§ What is expected:
Turn the text lines from all the items below into a single numbered list, skipping any blank lines. Leave the pictures out of the answer.

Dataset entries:
>>>>>

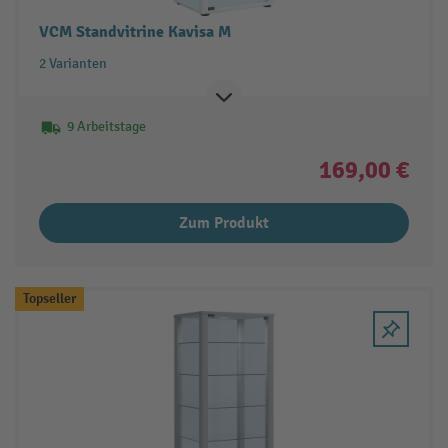
VCM Standvitrine Kavisa M
2 Varianten
9 Arbeitstage
169,00 €
Zum Produkt
Topseller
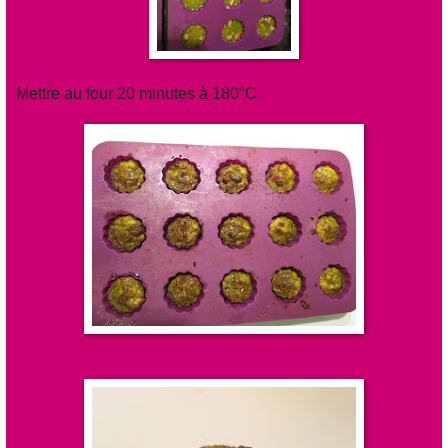
Mettre au four 20 minutes à 180°C.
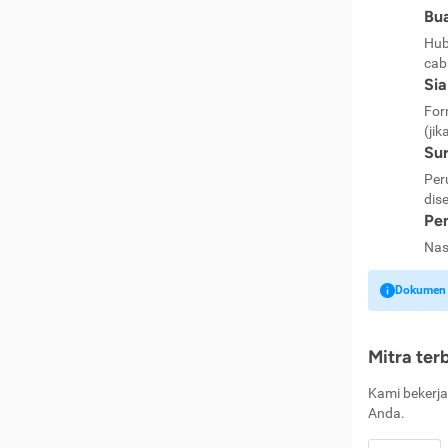
Bua
Hub
cab
Si
For
(jik
Sur
Per
dise
Pen
Nas
Dokumen k
Mitra ter
Kami bekerja
Anda.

<<<<<

§ Your response:
1. VCM Standvitrine Kavisa M
2. 2 Varianten
3. 9 Arbeitstage
4. 169,00 €
5. Zum Produkt
6. Topseller
7. Mettre au four 20 minutes à 180°C.
8. Bua
9. Hub
10. cab
11. Si
12. For
13. (jik
14. Sur
15. Per
16. dise
17. Pen
18. Nas
19. Dokumen k
20. Mitra ter
21. Kami bekerja
22. Anda.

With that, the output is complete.